**DOCUMENT SECTION:**
-- BEGIN --

Moreover, much of what he learns is via direct interaction with the world. He knows what he likes and doesn’t like, and through trial and error he maximizes the good stuff and minimizes the bad stuff. Although this isn’t the only way animals learn (despite what some psychologists used to think), it is a powerful approach to navigating the world.

Reinforcement learning uses this idea to power algorithms that are sometimes superhuman. Sutton & Barto is the classic introductory text on the subject. This is part 1/3 of my summary of the text. We will introduce the general reinforcement learning problem (along with necessary terminology and notation), and then describe dynamic programming and Monte Carlo reinforcement learning algorithms.

setup

In reinforcement learning an agent collects reward by acting in an environment. The actions of the agent, together with the dynamics of the environment, determine $(1)$ how much reward the agent gets and $(2)$ how the state of the world changes. The agent selects actions using a policy, which defines how likely all actions are in a given state. The goals is to find a policy that gets us as much reward as possible.

At time $t$ the state of the environment is $S_t \in \mathcal{S}$ and an agent can take an action $A_t \in \mathcal{A}(s)$. Notice that the actions available to the agent depend on the state $s$. The environment then emits a reward $R_{t+1} \in \mathbb{R}$ and a subsequent state, $S_{t+1}$. The reward is just a scalar! From this sparse information the agent must figure out how to maximize reward. This should seem somewhat surprising and magical.

agent environment interactions

The interactions between an agent, its actions, and the environment can be usefully modelled as a Markov Decision Process (MDP). In Markov systems the current state of the world determines (potentially stochastically) the next state of the world. If you know the current state, there is no dependency on past states. In other words, the future is independent of the past given the present:1

\[P(S_{t+1} \mid S_t) = P(S_{t+1} \mid S_0, S_1, \dots, S_{t})\]

Given a state $s$ and action $a$, the probability of moving to a new state $s’$ with reward $r$ is given by the following. Note that the function $p$ maps four arguments (the current state, the next state, the action, and the reward) to a probability between $0$ and $1$, i.e. $p : \mathcal{S} \times \mathcal{S} \times \mathcal{A} \times \mathcal{R} \rightarrow [0,1]$.

\[p(s', r | s, a) = Pr(S_{t+1}=s', R_{t+1}=r | S_{t}=s, A_{t}=a)\]

The function $p(s’,r \mid s,a)$ describes the dynamics of the environment. In model-based reinforcement learning we know (or learn) these dynamics, whereas in model-free reinforcement learning they are not used.

-- END --

**DATA EXTRACT:**
-- BEGIN --

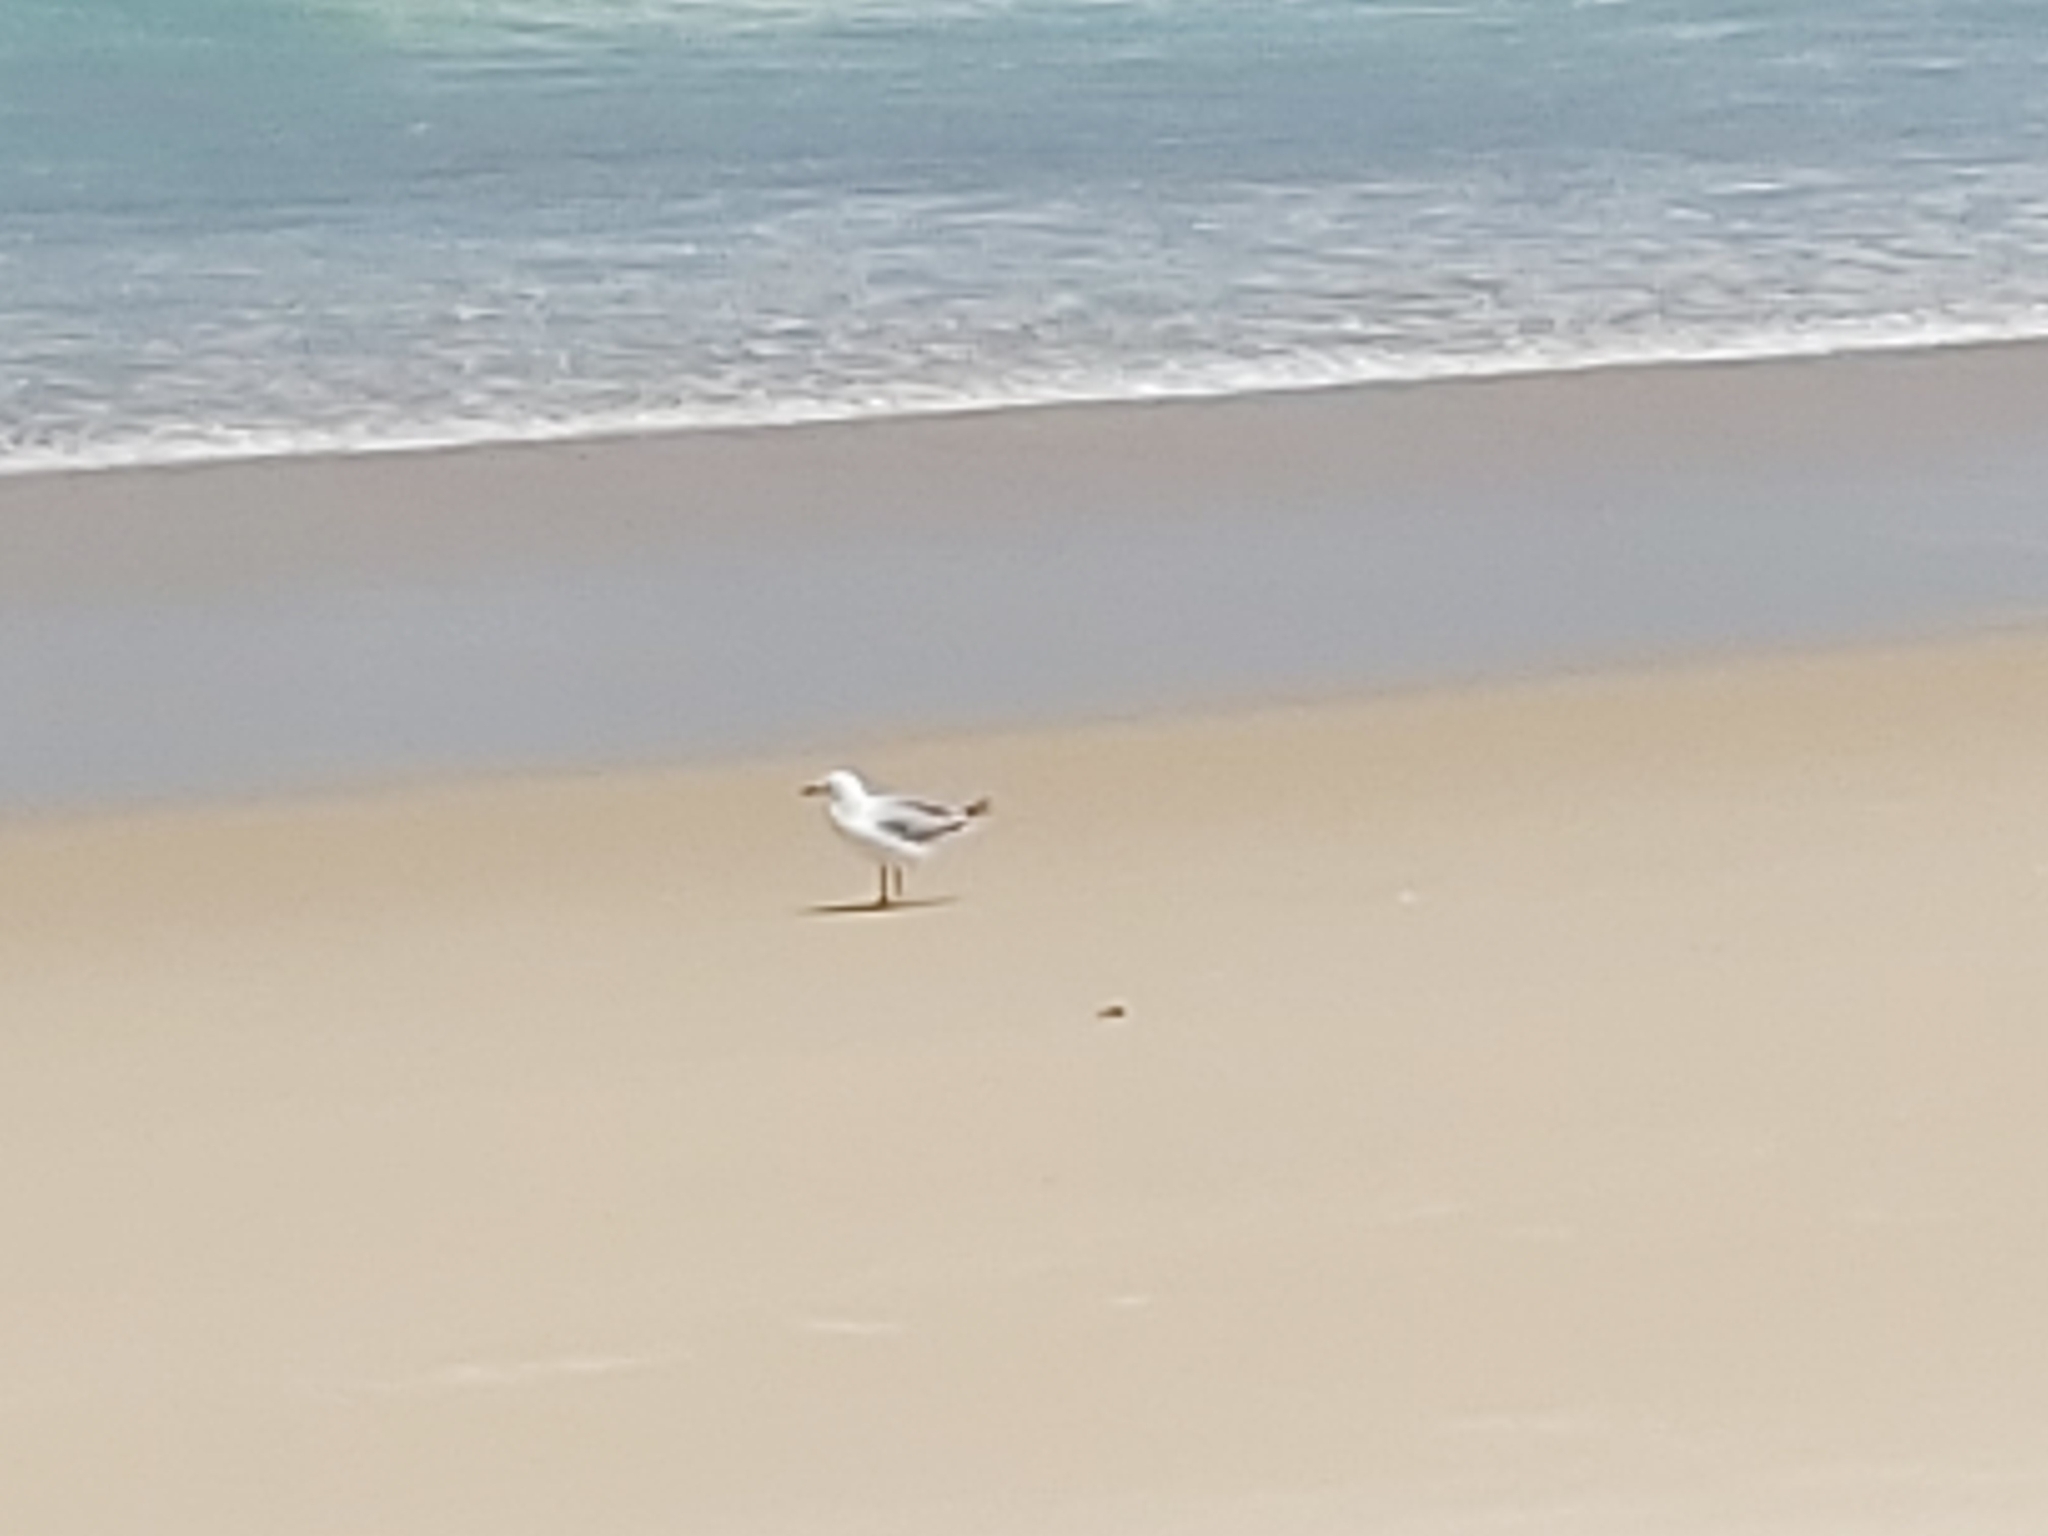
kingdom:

-- END --

**PROBLEMS:**
[1] Answer these questions using the reinforcement learning summary:
(a) Which work does the summary call the classic introductory text on the subject?
(b) What does the agent use to select actions?
(c) In model-free reinforcement learning, what is done with the dynamics of the environment?
[2] Reproduce the part of the reinforcement learning summary starting with "The function $p(s’,r" and going on through "are not used.".

**ANSWERS IN ORDER:**
[1]
(a) Sutton & Barto
(b) A policy, which defines how likely all actions are in a given state
(c) They are not used.

[2]
The function $p(s’,r \mid s,a)$ describes the dynamics of the environment. In model-based reinforcement learning we know (or learn) these dynamics, whereas in model-free reinforcement learning they are not used.